In this study, we developed an AI model to detect abdominal hemorrhagic lesions using CT. The AI model consisted of two models to detect AH lesions, and IRB-approved datasets from multiple national general hospitals in Korea were used for training and evaluation. The presence and size distribution of lesions is one of the most important factors in image analysis. In clinical applications where images are used that do not take into account the presence of lesions and their size distribution, AI models may have difficulty accurately recognizing lesions, resulting in a decrease in sensitivity and specificity due to an increase in the probability of not detecting lesions or false positives. In this study, a detection model was first developed to detect small lesions with high accuracy to increase sensitivity and an AI model with a cascade structure was designed to reduce false positives when inputting images without lesions. The developed AI model was designed to improve detection performance by changing the number of layers of the neural network in the detection model and anchor parameters optimized for the dataset used in the study and to reduce false positives by deploying a classification model to screen images without lesions before detection. The detection model increased sensitivity to AH lesions distributed in various sizes compared with the baseline model, and the AI model with a cascade structure increased specificity and reduced false positives compared with the single model structure.

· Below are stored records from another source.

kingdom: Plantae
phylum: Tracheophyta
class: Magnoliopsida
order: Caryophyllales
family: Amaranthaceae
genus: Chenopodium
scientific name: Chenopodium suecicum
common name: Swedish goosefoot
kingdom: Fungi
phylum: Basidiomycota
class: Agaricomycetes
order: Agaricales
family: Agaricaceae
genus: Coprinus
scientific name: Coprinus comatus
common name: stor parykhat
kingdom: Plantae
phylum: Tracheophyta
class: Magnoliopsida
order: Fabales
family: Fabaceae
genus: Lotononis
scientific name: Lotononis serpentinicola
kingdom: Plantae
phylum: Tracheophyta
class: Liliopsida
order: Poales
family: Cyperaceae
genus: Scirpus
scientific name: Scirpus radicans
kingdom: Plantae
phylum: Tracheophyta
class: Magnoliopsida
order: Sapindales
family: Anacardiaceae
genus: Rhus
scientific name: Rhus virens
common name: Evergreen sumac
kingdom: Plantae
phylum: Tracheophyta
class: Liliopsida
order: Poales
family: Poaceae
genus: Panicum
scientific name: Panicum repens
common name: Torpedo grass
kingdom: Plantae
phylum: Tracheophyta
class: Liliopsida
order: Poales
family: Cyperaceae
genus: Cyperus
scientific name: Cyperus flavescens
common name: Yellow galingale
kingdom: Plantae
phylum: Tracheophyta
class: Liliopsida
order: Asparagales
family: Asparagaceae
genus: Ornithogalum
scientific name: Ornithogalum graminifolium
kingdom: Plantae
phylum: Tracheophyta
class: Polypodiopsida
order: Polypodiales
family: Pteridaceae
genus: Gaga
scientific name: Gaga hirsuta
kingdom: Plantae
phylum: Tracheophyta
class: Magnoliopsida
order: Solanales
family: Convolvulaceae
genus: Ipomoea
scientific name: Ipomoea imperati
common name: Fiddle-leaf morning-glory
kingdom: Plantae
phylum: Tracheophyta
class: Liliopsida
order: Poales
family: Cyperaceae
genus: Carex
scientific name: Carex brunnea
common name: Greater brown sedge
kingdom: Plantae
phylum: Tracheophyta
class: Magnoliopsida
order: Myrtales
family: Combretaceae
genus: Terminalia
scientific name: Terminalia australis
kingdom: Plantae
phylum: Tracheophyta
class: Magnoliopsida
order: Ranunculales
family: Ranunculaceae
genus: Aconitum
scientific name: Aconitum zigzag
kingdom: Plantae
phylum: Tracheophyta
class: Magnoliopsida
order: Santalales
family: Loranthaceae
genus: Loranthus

Therefore, the developed method effectively detected abdominal bleeding of various lesion sizes with a sensitivity of 93.22%, which is the probability of detecting the location of the lesion, and a specificity of 99.60%, which is the performance of selecting images without lesions. However, a direct performance comparison could not be made because we could not find relevant studies on detecting the same type of lesions using AI technology. As a result, this study is expected to help researchers in the field of imaging diagnosis using AI technology to detect AH lesions, which lack relevant studies.
In future research, we will study medical image processing methods to improve accuracy by extracting feature points or preserving boundaries of lesions in images to improve detection accuracy for small lesions and to research how to improve deep learning algorithms.